CIA director William Burns will lead the US team in the talks in which the intelligence chiefs of Israel and Egypt is to participate. Senior Qatari security officials would also take part, said sources, who spoke to The National on condition of anonymity.

Fresh negotiations follow the outright dismissal last week by Israeli Prime Minister Benjamin Netanyahu of proposals tabled by Hamas in response to a plan hammered out by mediators late last month. The nixed plan envisaged a truce of up to three months and a prisoner and hostage swap between Israel and Hamas.

US Secretary of State Antony Blinken, who was in the region last week on his fifth Middle East tour since the war broke out, said Hamas's proposals had some merit but included “non-starters”.

This week's talks also take place against a backdrop of rising tension between Egypt and Israel over the latter's declared intention to take its military operations into the southern Gaza city of Rafah on the Egyptian border.

The town and its environs are packed with more than a million Gazans seeking shelter from the war.

Egypt, like the US and others, fears that an Israeli incursion into Rafah will result in massive civilian casualties and leave hundreds of thousands of Palestinians with no place to go, except across the border and to the Sinai Peninsula.

Those who come to Egypt, Cairo says, would not be allowed to return home by Israel, placing another hurdle in any future negotiations to end the Palestinian-Israeli conflict.

The influx of Palestinians into the sparsely populated Sinai Peninsula, which borders Gaza and Israel, would also jeopardise Egypt's national security, according to Cairo.

“Military operations in the Rafah area in southern Gaza will bring about more civilian casualties and a disastrous humanitarian situation,” Egypt's Foreign Minister Sameh Shoukry said on Saturday.

Mr Netanyahu on Sunday confirmed in a media interview Israel's intention to move into Rafah – 'We're going to do it”, he told ABC television – but promised to find a “safe passage” for the Palestinians in Rafah.

Egypt, according to the sources, already has warned Mr Netanyahu's government that it would suspend relations if it goes ahead with its Rafah incursion. It has meanwhile reinforced its forces in Sinai and placed them on high alert. It has also stepped up reconnaissance flights over the border region.

The two countries are bound by a 1979 peace treaty, the first between an Arab nation and Israel, but their relations, for decades mostly cool, have become tense since the Gaza war began.

Egypt was angered by repeated bombardment of the Gaza side of the Rafah border crossing by Israel as well as its claims that Cairo was responsible for delays in dispatching humanitarian aid into Gaza.

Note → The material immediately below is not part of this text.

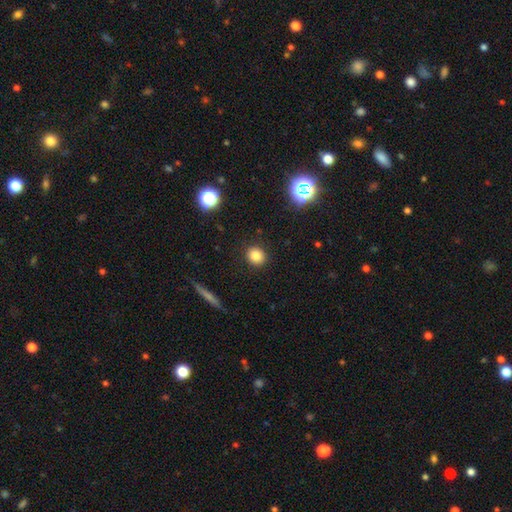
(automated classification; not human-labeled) Morphology: type=smooth (82%); roundness=round (83%); merging=none (90%).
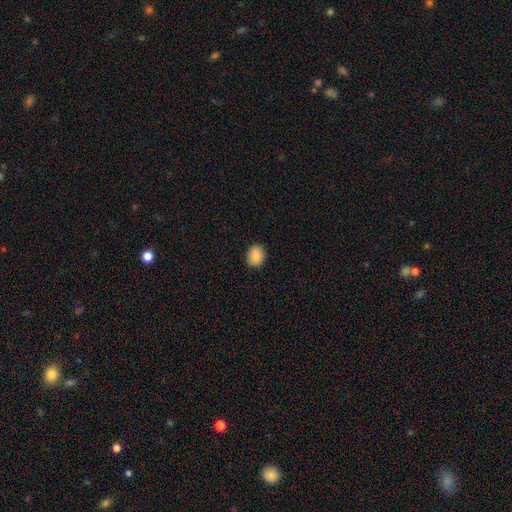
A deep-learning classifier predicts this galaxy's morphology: Overall: smooth (87%). How rounded: round (50%; in between 49%). Merging: none (90%).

President Abdel Fattah El Sisi has publicly warned that Israeli actions were putting at risk Cairo's decades-long endeavours to maintain peace between the two nations through difficult circumstances.

The Gaza war was triggered by a surprise October 7 attack by Hamas on southern Israel that left nearly 1,200 killed. Hamas fighters also took 240 hostages back to Gaza.

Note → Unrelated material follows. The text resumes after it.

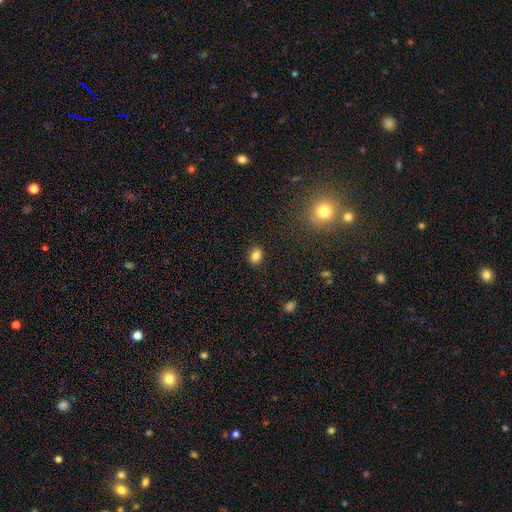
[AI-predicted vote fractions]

Israel's response was a devastating military campaign in Gaza that has to date killed more than 28,000 Palestinians, displaced about 85 per cent of the enclave's 2.3 million people and razed large swathes of built-up areas.

A week-long truce in late November saw the release of more than 100 hostages held by Hamas and the release of about 200 Palestinians from Israeli prisons. Of the 132 now held by Hamas, nearly 30 are presumed dead.

The sources said the chances of a successful conclusion to this week's talks were uncertain.

Hamas told Egyptian mediators in marathon talks on Thursday that it would not budge on its demands for a permanent ceasefire and a full Israeli withdrawal from Gaza, to be accompanied by international guarantees, said the sources, who were briefed on the outcome of the talks.

Hamas also remains adamant that the reconstruction of Gaza should have a three-year timeline, also with international guarantees, said the sources. It also wants the siege of Gaza lifted and Israel to resume the supply of water and power to Gaza.

However, they said, Hamas has agreed to reduce the number of Palestinians it wants freed from Israeli prisons to 3,000 from up to 5,000. Hamas has also shown flexibility on the high-profile Palestinian prisoners it wants to see freed as part of the hostage and prisoner swap.

Mr Netanyahu, who described Hamas's proposals as “delusional” says Israel will continue the war in Gaza until Hamas is eradicated. He has also rejected the creation of a Palestinian state as part of an overall settlement of the Israeli-Palestinian conflict.